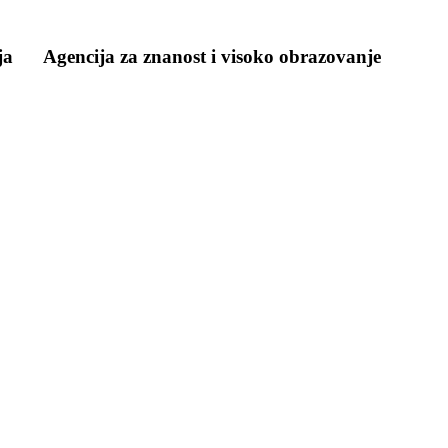
ja
Agencija za znanost i visoko obrazovanje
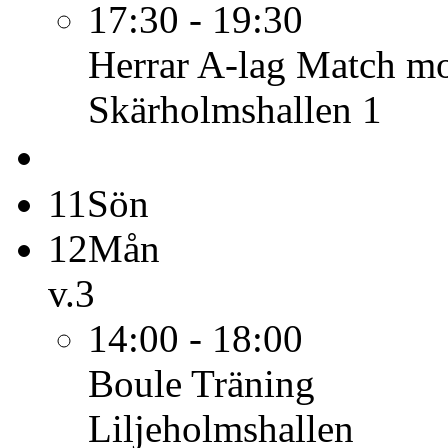
17:30 - 19:30
Herrar A-lag
Match mo
Skärholmshallen 1
11
Sön
12
Mån
v.3
14:00 - 18:00
Boule
Träning
Liljeholmshallen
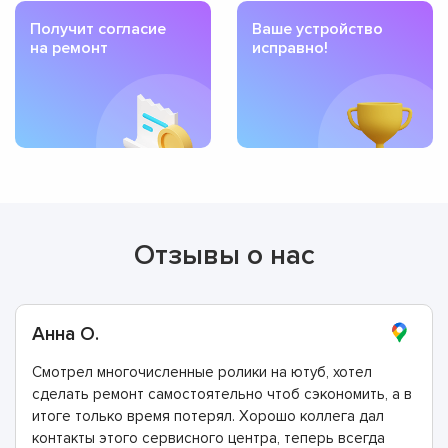
Получит согласие
Ваше устройство
на ремонт
исправно!
Отзывы о нас
Анна О.
Смотрел многочисленные ролики на ютуб, хотел
сделать ремонт самостоятельно чтоб сэкономить, а в
итоге только время потерял. Хорошо коллега дал
контакты этого сервисного центра, теперь всегда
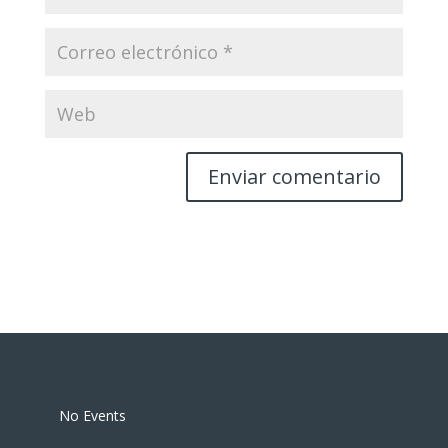
Eventos
No Events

######

### ACTION ITEM
Transcribe every line of text in the listing without any change, and omit the pictures from your answer.

### SOLUTION BELOW
ja
Agencija za znanost i visoko obrazovanje
17:30 - 19:30
Herrar A-lag
Match mo
Skärholmshallen 1
11
Sön
12
Mån
v.3
14:00 - 18:00
Boule
Träning
Liljeholmshallen
Получит согласие
Ваше устройство
на ремонт
исправно!
Отзывы о нас
Анна О.
Смотрел многочисленные ролики на ютуб, хотел
сделать ремонт самостоятельно чтоб сэкономить, а в
итоге только время потерял. Хорошо коллега дал
контакты этого сервисного центра, теперь всегда
Eventos
No Events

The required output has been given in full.